Czy nowe wymagania dla ciężarówek chronią rowerzystów? Dane z Londynu

W nawiązaniu do tekstów z ubiegłego roku:

Polskie ciężarówki nie pojadą już do Londynu? Ochrona rowerzystów wykluczy trasy

Kabiny jak z autotranspoterów i miliony w karach za widoczność – DVS kontra transport

Co trzeba zmienić w Renault Gamy T Evo, by wjechać do Londynu, na czeskim przykładzie

Londyński system DVS, klasyfikujący samochody ciężarowe pod względem widoczności, obowiązuje już od ponad roku. Na przewoźnikach wymusiło to instalację wielu elementów dodatkowego wyposażenia, jak boczne radary, kamery, czy głośniki z ostrzeżeniami dla rowerzystów. Stanowiło to nie tylko zauważalny wydatek, ale też wiązało się z problemami w zakupie, przez ograniczoną dostępność. Część firm zdecydowała się też na całkowitą wymianę pojazdów, na takie z niżej umieszczonymi kabinami i przeszklonymi drzwiami pasażera. Szczególnie duży nacisk położono przy tym na ciężarówki niskowejściowe, znane przy okazji z wyjątkowo wysokich cen.

Czy natomiast wszystkie te wymagania przyniosły oczekiwany skutek? Właśnie pojawiła się oficjalna odpowiedź na to pytanie, w postaci raportu przygotowanego przez londyńskie władze. Są to dane dotyczące zdarzeń drogowych na terenie objętym systemem DVS.

Raport wskazuje, że w pierwszym roku obowiązywania DVS do systemu zgłoszono niecałe 192 tys. pojazdów. Najwięcej z nich, po aż 112 tys. egzemplarzy, fabrycznie nie zasługiwało na żadną gwiazdkę z systemu DVS, mając zbyt mały zakres widoczności. W praktyce były to głównie pojazdy dalekobieżne lub budowlane. By więc uzyskać wjazd do Londynu, wszystkie te 112 tys. ciężarówek trzeba było niefabrycznie doposażyć w kamery, czujniki i głośniki. Jeśli natomiast chodzi o pojazdy z pięcioma gwiazdkami DVS, o wprost wzorowej widoczności z wnętrza, to zgłoszono je w 5 tys. egzemplarzy. W praktyce może to oznaczać, że na londyńskie drogi wyjechało już 5 tys. ciężarówek z niskowejściowymi kabinami, jak Mercedes-Benz Econic, czy Scania serii L.

W ciągu pierwszego roku obowiązywania tych wymagań, w całej aglomeracji stwierdzono sześć śmiertelnych wypadków, w których pieszy lub rowerzysta zginął w związku z ograniczoną widocznością z ciężarówki.
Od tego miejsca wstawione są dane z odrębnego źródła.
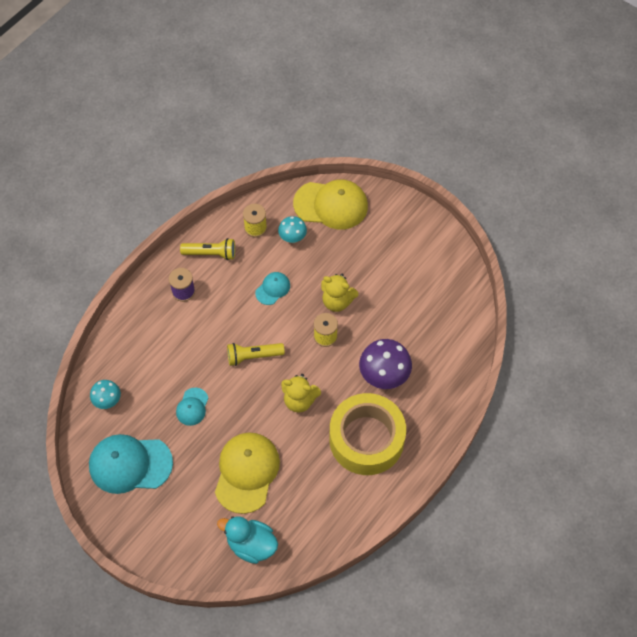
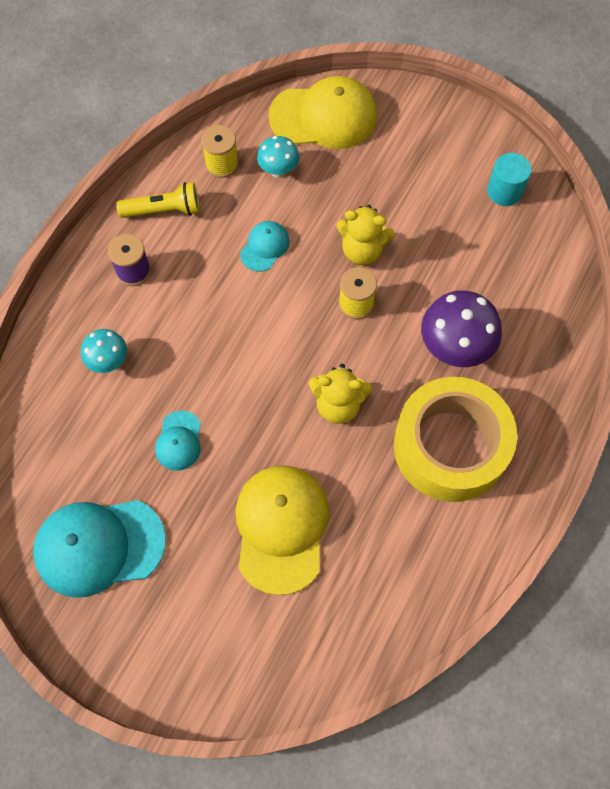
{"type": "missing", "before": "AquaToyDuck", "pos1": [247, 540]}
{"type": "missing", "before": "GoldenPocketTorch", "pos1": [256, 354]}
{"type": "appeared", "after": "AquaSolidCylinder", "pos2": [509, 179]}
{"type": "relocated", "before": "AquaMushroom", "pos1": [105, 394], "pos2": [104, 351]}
Dla porównania, w roku 2020 takich zdarzeń było osiem, natomiast jeszcze rok wcześniej naliczono ich dziewięć. Co też ważne, spośród tych sześciu ubiegłorocznych tragedii, w aż czterech udział brały ciężarówki z zerogwiazdkową widocznością. Jak też wyliczają władze Londynu, ilość niebezpiecznych zdarzeń z udziałem ciężarówek generalnie spadła. W 2021 roku, gdy obowiązywał już system DVS, w zdarzeniach związanych z ciężarowymi „martwymi polami”, poważnie rannych zostało 17 londyńskich pieszych lub rowerzystów. To spadek o aż 64 procent względem roku 2017.

Wszystko to łącznie ma stanowić dowód na słuszność londyńskiego zamysłu. I dlatego też brytyjska stolica już zapowiada zaostrzenie wymagań, począwszy od roku 2024. Wówczas ciężarówki bez dodatkowo przeszkolonych drzwi pasażera praktycznie nie będą mogły wjechać na londyńskie drogi. Wymagane będą bowiem aż trzy gwiazdki DVS.